BEGIN Records

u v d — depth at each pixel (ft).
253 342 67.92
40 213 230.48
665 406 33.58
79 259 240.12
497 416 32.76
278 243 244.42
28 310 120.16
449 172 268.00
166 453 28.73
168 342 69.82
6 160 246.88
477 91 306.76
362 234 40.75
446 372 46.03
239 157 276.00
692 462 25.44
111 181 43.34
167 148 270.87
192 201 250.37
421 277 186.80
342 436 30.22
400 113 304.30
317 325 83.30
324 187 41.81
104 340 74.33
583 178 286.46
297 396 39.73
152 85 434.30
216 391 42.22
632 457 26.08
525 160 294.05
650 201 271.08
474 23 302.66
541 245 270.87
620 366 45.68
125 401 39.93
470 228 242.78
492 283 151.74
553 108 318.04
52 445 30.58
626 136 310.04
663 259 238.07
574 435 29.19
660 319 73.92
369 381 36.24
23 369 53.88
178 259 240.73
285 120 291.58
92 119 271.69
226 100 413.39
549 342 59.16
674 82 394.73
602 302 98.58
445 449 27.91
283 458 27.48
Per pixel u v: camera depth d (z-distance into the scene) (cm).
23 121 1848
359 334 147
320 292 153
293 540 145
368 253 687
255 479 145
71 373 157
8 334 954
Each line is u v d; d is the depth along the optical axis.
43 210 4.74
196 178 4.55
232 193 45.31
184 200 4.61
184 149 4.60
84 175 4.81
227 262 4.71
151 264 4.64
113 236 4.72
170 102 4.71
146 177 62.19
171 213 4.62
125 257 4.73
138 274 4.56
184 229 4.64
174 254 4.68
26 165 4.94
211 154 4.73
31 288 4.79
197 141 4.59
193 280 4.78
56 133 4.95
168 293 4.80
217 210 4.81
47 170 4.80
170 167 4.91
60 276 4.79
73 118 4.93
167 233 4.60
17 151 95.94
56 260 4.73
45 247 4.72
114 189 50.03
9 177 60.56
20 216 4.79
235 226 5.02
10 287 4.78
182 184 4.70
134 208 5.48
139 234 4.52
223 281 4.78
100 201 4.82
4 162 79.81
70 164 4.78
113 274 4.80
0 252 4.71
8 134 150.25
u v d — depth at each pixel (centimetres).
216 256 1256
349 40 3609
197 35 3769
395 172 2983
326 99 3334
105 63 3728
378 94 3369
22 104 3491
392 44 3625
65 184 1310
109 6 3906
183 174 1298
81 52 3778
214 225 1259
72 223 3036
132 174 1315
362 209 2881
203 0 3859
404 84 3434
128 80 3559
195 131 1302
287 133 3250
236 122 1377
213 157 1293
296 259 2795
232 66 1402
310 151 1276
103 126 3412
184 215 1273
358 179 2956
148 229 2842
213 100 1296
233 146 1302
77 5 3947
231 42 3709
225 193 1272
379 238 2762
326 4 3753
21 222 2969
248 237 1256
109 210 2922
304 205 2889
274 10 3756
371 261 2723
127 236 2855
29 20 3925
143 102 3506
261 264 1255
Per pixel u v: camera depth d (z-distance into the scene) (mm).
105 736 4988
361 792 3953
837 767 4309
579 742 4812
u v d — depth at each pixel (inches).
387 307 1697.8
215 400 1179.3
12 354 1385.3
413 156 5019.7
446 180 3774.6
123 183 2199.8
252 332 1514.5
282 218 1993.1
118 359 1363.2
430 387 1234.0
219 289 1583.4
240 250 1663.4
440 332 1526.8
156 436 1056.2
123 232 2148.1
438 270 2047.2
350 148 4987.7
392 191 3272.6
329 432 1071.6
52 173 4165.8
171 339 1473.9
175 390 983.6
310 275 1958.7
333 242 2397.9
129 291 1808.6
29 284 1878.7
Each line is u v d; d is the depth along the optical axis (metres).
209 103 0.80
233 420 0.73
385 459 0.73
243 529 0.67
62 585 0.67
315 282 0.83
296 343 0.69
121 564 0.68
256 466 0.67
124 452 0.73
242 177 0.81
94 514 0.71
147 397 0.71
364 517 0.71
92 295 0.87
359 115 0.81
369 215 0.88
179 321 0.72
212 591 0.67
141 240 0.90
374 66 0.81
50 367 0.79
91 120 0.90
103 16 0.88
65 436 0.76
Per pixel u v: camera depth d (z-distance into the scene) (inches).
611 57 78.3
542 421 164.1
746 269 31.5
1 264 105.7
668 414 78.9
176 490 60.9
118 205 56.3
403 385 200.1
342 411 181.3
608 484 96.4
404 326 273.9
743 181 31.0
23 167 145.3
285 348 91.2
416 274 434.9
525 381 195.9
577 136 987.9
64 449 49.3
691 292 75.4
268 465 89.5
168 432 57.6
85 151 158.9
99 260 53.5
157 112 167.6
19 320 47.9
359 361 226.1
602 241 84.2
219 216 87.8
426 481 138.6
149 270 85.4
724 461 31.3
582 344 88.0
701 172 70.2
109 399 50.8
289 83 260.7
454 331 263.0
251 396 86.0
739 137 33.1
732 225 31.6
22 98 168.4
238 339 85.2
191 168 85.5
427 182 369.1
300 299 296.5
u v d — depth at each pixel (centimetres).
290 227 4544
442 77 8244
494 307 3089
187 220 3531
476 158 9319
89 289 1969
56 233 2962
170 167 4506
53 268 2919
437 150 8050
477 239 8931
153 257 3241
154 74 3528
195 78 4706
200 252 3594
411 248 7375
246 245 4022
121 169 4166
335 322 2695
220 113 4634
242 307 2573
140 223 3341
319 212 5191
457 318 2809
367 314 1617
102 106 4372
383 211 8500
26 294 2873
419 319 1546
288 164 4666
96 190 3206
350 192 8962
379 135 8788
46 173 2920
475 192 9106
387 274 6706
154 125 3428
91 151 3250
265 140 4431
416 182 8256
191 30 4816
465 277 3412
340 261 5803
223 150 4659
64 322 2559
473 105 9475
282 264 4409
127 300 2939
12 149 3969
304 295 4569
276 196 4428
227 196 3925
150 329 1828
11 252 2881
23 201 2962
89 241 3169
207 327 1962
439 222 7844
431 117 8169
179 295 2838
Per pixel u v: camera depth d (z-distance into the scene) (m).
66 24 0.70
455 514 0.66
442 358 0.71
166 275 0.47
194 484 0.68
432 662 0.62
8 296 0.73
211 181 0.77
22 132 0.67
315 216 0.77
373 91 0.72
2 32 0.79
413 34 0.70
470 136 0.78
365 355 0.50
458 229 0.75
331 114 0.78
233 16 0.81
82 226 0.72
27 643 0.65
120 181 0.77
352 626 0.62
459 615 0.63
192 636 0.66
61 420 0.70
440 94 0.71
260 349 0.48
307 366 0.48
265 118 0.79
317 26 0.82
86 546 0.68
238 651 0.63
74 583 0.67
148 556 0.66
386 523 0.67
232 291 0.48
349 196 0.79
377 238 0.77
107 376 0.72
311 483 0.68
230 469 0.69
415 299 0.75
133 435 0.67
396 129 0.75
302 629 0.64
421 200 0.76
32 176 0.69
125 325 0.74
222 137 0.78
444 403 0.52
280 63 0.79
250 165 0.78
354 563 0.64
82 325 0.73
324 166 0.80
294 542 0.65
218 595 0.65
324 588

END Records

▶ [Task goal]: The answer must be the full listing, restated word for word.

▶ [The completed task]:
u v d — depth at each pixel (ft).
253 342 67.92
40 213 230.48
665 406 33.58
79 259 240.12
497 416 32.76
278 243 244.42
28 310 120.16
449 172 268.00
166 453 28.73
168 342 69.82
6 160 246.88
477 91 306.76
362 234 40.75
446 372 46.03
239 157 276.00
692 462 25.44
111 181 43.34
167 148 270.87
192 201 250.37
421 277 186.80
342 436 30.22
400 113 304.30
317 325 83.30
324 187 41.81
104 340 74.33
583 178 286.46
297 396 39.73
152 85 434.30
216 391 42.22
632 457 26.08
525 160 294.05
650 201 271.08
474 23 302.66
541 245 270.87
620 366 45.68
125 401 39.93
470 228 242.78
492 283 151.74
553 108 318.04
52 445 30.58
626 136 310.04
663 259 238.07
574 435 29.19
660 319 73.92
369 381 36.24
23 369 53.88
178 259 240.73
285 120 291.58
92 119 271.69
226 100 413.39
549 342 59.16
674 82 394.73
602 302 98.58
445 449 27.91
283 458 27.48
Per pixel u v: camera depth d (z-distance into the scene) (cm).
23 121 1848
359 334 147
320 292 153
293 540 145
368 253 687
255 479 145
71 373 157
8 334 954
Each line is u v d; d is the depth along the optical axis.
43 210 4.74
196 178 4.55
232 193 45.31
184 200 4.61
184 149 4.60
84 175 4.81
227 262 4.71
151 264 4.64
113 236 4.72
170 102 4.71
146 177 62.19
171 213 4.62
125 257 4.73
138 274 4.56
184 229 4.64
174 254 4.68
26 165 4.94
211 154 4.73
31 288 4.79
197 141 4.59
193 280 4.78
56 133 4.95
168 293 4.80
217 210 4.81
47 170 4.80
170 167 4.91
60 276 4.79
73 118 4.93
167 233 4.60
17 151 95.94
56 260 4.73
45 247 4.72
114 189 50.03
9 177 60.56
20 216 4.79
235 226 5.02
10 287 4.78
182 184 4.70
134 208 5.48
139 234 4.52
223 281 4.78
100 201 4.82
4 162 79.81
70 164 4.78
113 274 4.80
0 252 4.71
8 134 150.25
u v d — depth at each pixel (centimetres).
216 256 1256
349 40 3609
197 35 3769
395 172 2983
326 99 3334
105 63 3728
378 94 3369
22 104 3491
392 44 3625
65 184 1310
109 6 3906
183 174 1298
81 52 3778
214 225 1259
72 223 3036
132 174 1315
362 209 2881
203 0 3859
404 84 3434
128 80 3559
195 131 1302
287 133 3250
236 122 1377
213 157 1293
296 259 2795
232 66 1402
310 151 1276
103 126 3412
184 215 1273
358 179 2956
148 229 2842
213 100 1296
233 146 1302
77 5 3947
231 42 3709
225 193 1272
379 238 2762
326 4 3753
21 222 2969
248 237 1256
109 210 2922
304 205 2889
274 10 3756
371 261 2723
127 236 2855
29 20 3925
143 102 3506
261 264 1255
Per pixel u v: camera depth d (z-distance into the scene) (mm).
105 736 4988
361 792 3953
837 767 4309
579 742 4812
u v d — depth at each pixel (inches).
387 307 1697.8
215 400 1179.3
12 354 1385.3
413 156 5019.7
446 180 3774.6
123 183 2199.8
252 332 1514.5
282 218 1993.1
118 359 1363.2
430 387 1234.0
219 289 1583.4
240 250 1663.4
440 332 1526.8
156 436 1056.2
123 232 2148.1
438 270 2047.2
350 148 4987.7
392 191 3272.6
329 432 1071.6
52 173 4165.8
171 339 1473.9
175 390 983.6
310 275 1958.7
333 242 2397.9
129 291 1808.6
29 284 1878.7
Each line is u v d; d is the depth along the optical axis (metres).
209 103 0.80
233 420 0.73
385 459 0.73
243 529 0.67
62 585 0.67
315 282 0.83
296 343 0.69
121 564 0.68
256 466 0.67
124 452 0.73
242 177 0.81
94 514 0.71
147 397 0.71
364 517 0.71
92 295 0.87
359 115 0.81
369 215 0.88
179 321 0.72
212 591 0.67
141 240 0.90
374 66 0.81
50 367 0.79
91 120 0.90
103 16 0.88
65 436 0.76
Per pixel u v: camera depth d (z-distance into the scene) (inches).
611 57 78.3
542 421 164.1
746 269 31.5
1 264 105.7
668 414 78.9
176 490 60.9
118 205 56.3
403 385 200.1
342 411 181.3
608 484 96.4
404 326 273.9
743 181 31.0
23 167 145.3
285 348 91.2
416 274 434.9
525 381 195.9
577 136 987.9
64 449 49.3
691 292 75.4
268 465 89.5
168 432 57.6
85 151 158.9
99 260 53.5
157 112 167.6
19 320 47.9
359 361 226.1
602 241 84.2
219 216 87.8
426 481 138.6
149 270 85.4
724 461 31.3
582 344 88.0
701 172 70.2
109 399 50.8
289 83 260.7
454 331 263.0
251 396 86.0
739 137 33.1
732 225 31.6
22 98 168.4
238 339 85.2
191 168 85.5
427 182 369.1
300 299 296.5
u v d — depth at each pixel (centimetres).
290 227 4544
442 77 8244
494 307 3089
187 220 3531
476 158 9319
89 289 1969
56 233 2962
170 167 4506
53 268 2919
437 150 8050
477 239 8931
153 257 3241
154 74 3528
195 78 4706
200 252 3594
411 248 7375
246 245 4022
121 169 4166
335 322 2695
220 113 4634
242 307 2573
140 223 3341
319 212 5191
457 318 2809
367 314 1617
102 106 4372
383 211 8500
26 294 2873
419 319 1546
288 164 4666
96 190 3206
350 192 8962
379 135 8788
46 173 2920
475 192 9106
387 274 6706
154 125 3428
91 151 3250
265 140 4431
416 182 8256
191 30 4816
465 277 3412
340 261 5803
223 150 4659
64 322 2559
473 105 9475
282 264 4409
127 300 2939
12 149 3969
304 295 4569
276 196 4428
227 196 3925
150 329 1828
11 252 2881
23 201 2962
89 241 3169
207 327 1962
439 222 7844
431 117 8169
179 295 2838
Per pixel u v: camera depth d (z-distance into the scene) (m).
66 24 0.70
455 514 0.66
442 358 0.71
166 275 0.47
194 484 0.68
432 662 0.62
8 296 0.73
211 181 0.77
22 132 0.67
315 216 0.77
373 91 0.72
2 32 0.79
413 34 0.70
470 136 0.78
365 355 0.50
458 229 0.75
331 114 0.78
233 16 0.81
82 226 0.72
27 643 0.65
120 181 0.77
352 626 0.62
459 615 0.63
192 636 0.66
61 420 0.70
440 94 0.71
260 349 0.48
307 366 0.48
265 118 0.79
317 26 0.82
86 546 0.68
238 651 0.63
74 583 0.67
148 556 0.66
386 523 0.67
232 291 0.48
349 196 0.79
377 238 0.77
107 376 0.72
311 483 0.68
230 469 0.69
415 299 0.75
133 435 0.67
396 129 0.75
302 629 0.64
421 200 0.76
32 176 0.69
125 325 0.74
222 137 0.78
444 403 0.52
280 63 0.79
250 165 0.78
354 563 0.64
82 325 0.73
324 166 0.80
294 542 0.65
218 595 0.65
324 588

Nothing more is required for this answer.